- Extrait proposé:
··········

2.2.2 Rôles facilitateurs

Occupant un des rôles facilitateurs, l’enseignant·e suscite la participation active, ce qui permet à l’enfant de demeurer intéressé·e. Le jeu a un sens pour l’enfant qui l’a choisi, ce qui favorise sa qualité (Weisberg et coll., 2013) et lui permet de croitre en maturité (Leong et Bodrova, 2012).

Par la diversification du matériel, l’enseignant·e soutient la compétence sociale de l’enfant, sa pensée abstraite et ses habiletés en littératie (Pyle et coll., 2017). Lorsque l’enseignant·e discute des thèmes du jeu et du matériel, l’autorégulation de l’enfant est favorisée (Pyle et coll., 2017). Quand l’enseignant·e entre progressivement dans le jeu sans s’imposer, elle·il favorise aussi les capacités de résolution de problème des enfants (Fredriksen, 2012). Lorsque l’enseignant·e s’engage davantage en soulignant verbalement les accomplissements de l’enfant et en organisant l’environnement, le vocabulaire et la pragmatique de l’enfant peuvent être favorisés (Bigras et coll., 2017). Enfin, l’enseignant·e qui dirige le jeu dans le but de susciter des apprentissages favorise le langage expressif et réceptif, et ce, même chez des enfants considéré·e·s à risque sur le plan du développement langagier (Han et coll., 2010).

··········

Citez mot pour mot le passage de l'extrait sur les rôles facilitateurs qui commence à « 2.2.2 Rôles facilitateurs » et se termine à « et Bodrova, 2012). ».

- Matériel fourni:
··········

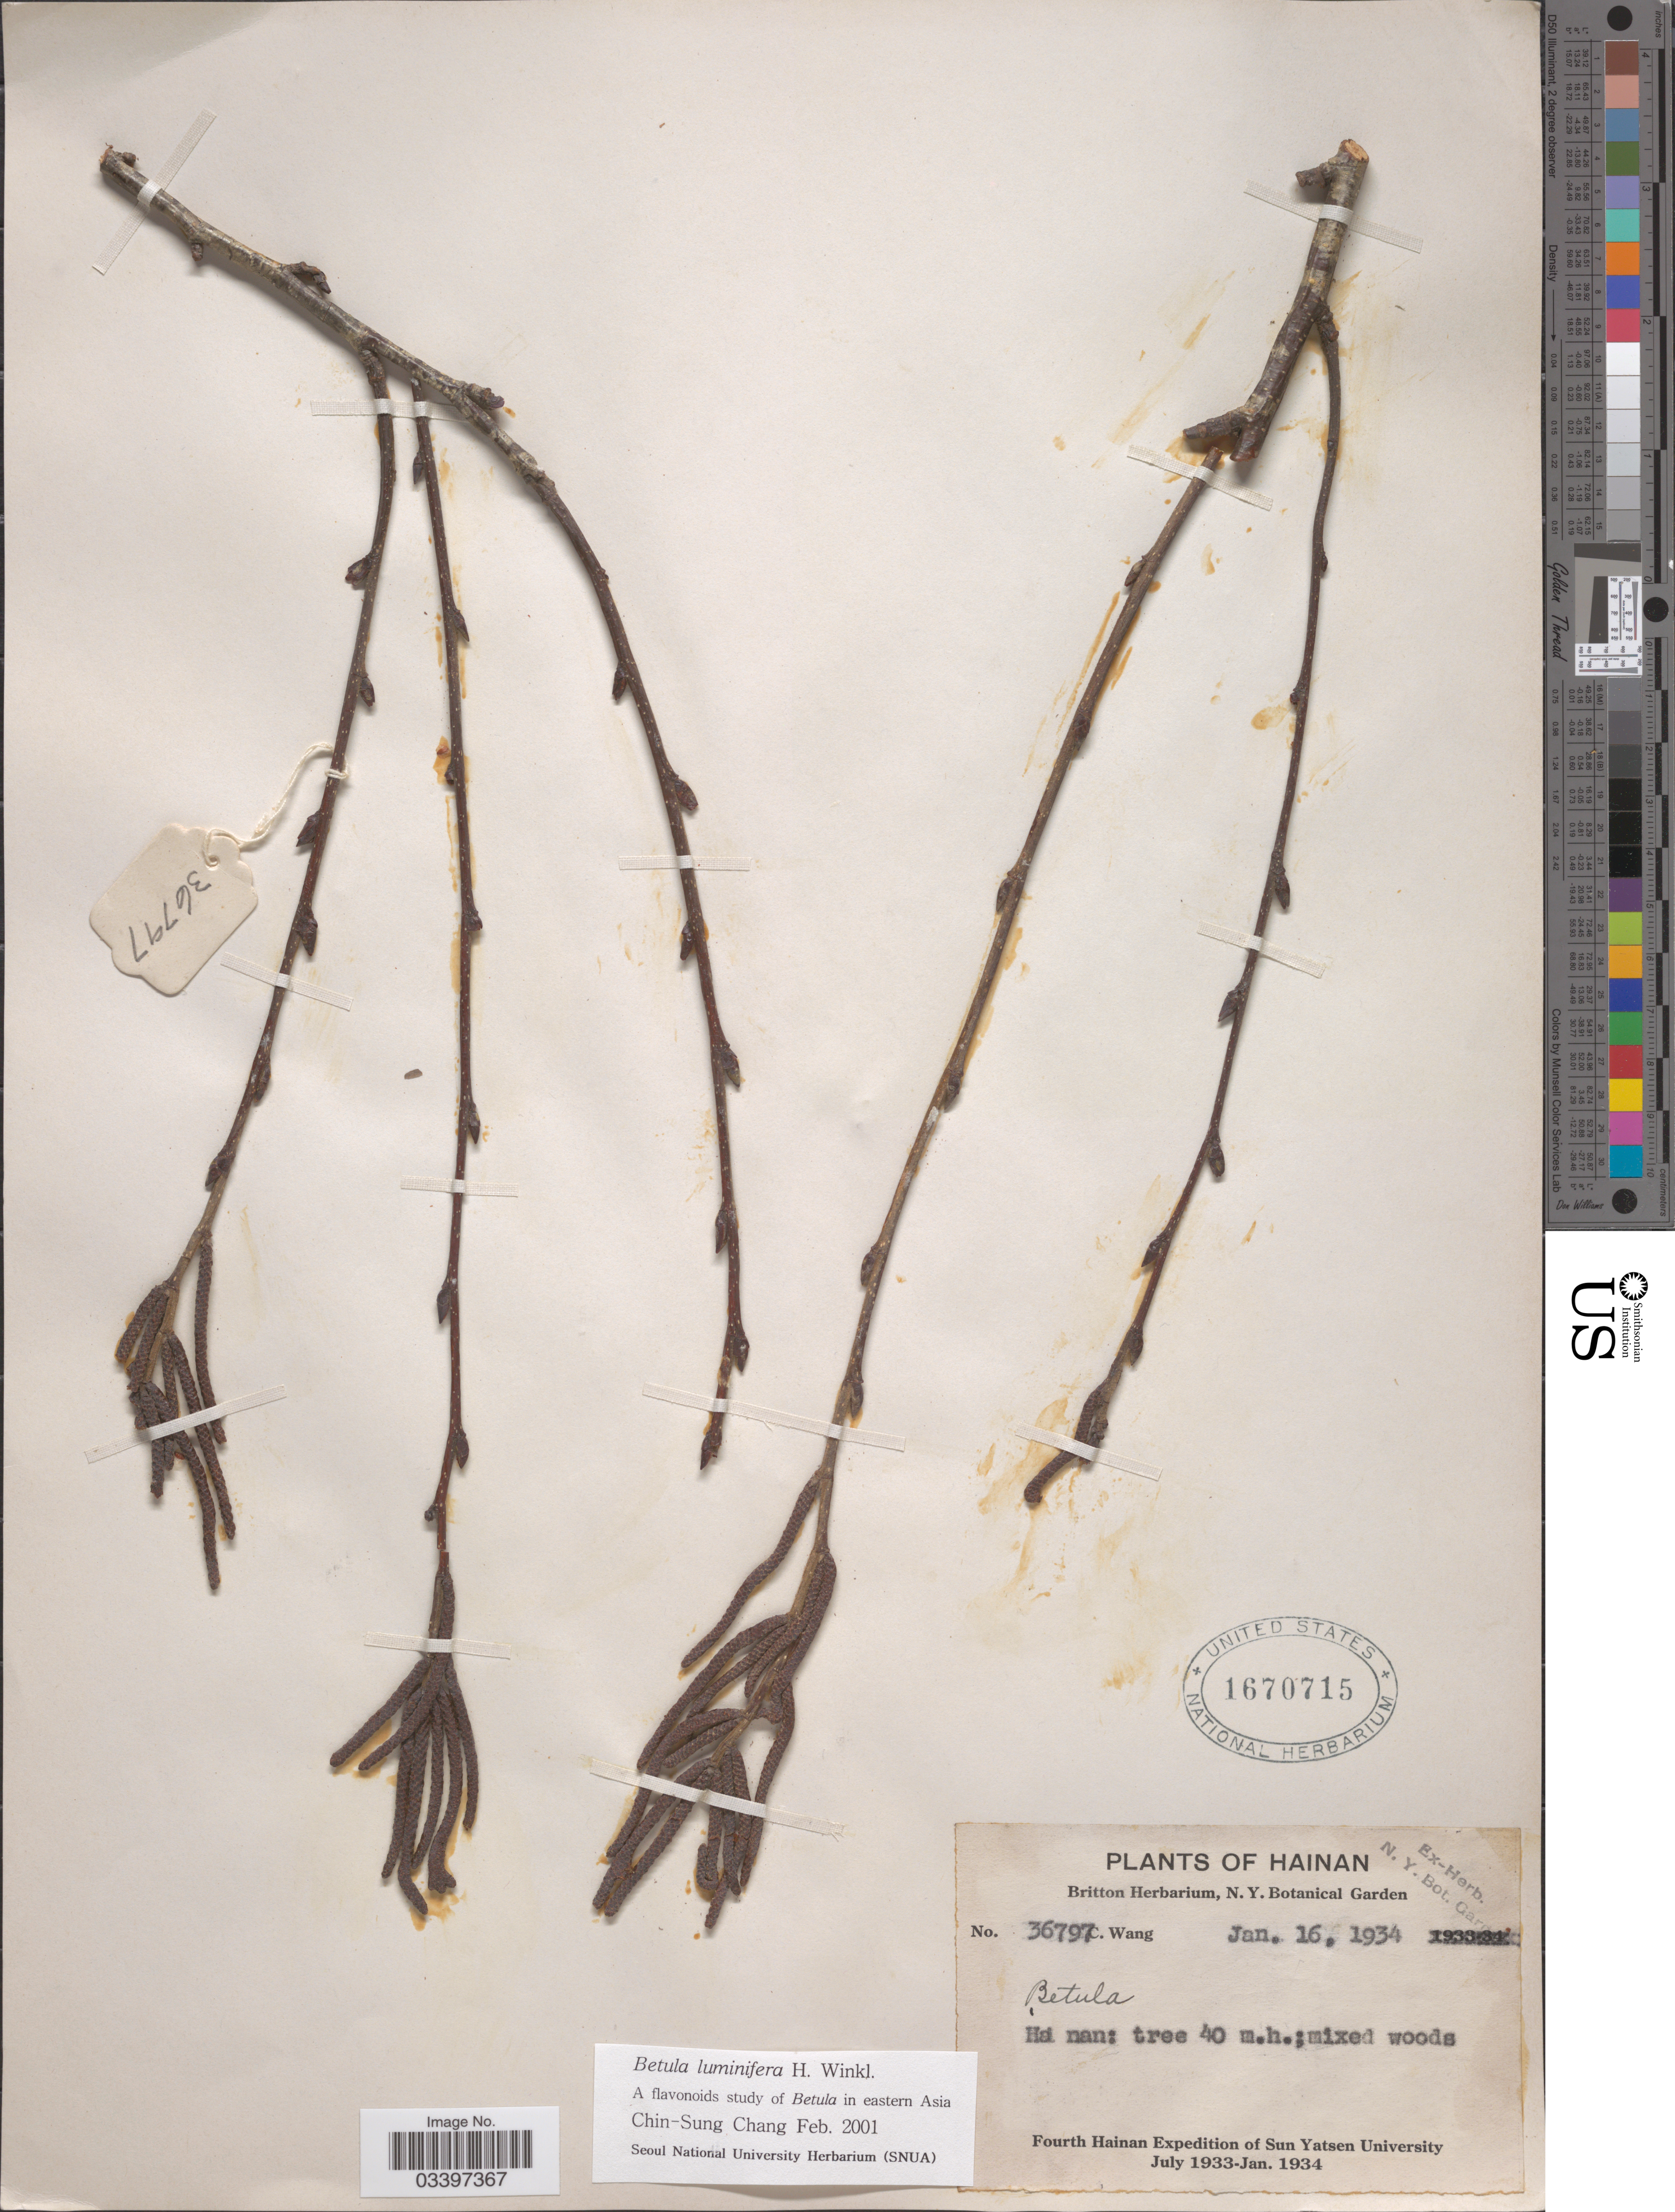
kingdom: Plantae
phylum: Tracheophyta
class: Magnoliopsida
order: Fagales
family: Betulaceae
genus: Betula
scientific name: Betula luminifera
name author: H.J.P. Winkl.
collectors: C. Wang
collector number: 36797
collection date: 1934-01-16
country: China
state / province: Hainan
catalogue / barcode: US 1670715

··········

- Réponse:
2.2.2 Rôles facilitateurs

Occupant un des rôles facilitateurs, l’enseignant·e suscite la participation active, ce qui permet à l’enfant de demeurer intéressé·e. Le jeu a un sens pour l’enfant qui l’a choisi, ce qui favorise sa qualité (Weisberg et coll., 2013) et lui permet de croitre en maturité (Leong et Bodrova, 2012).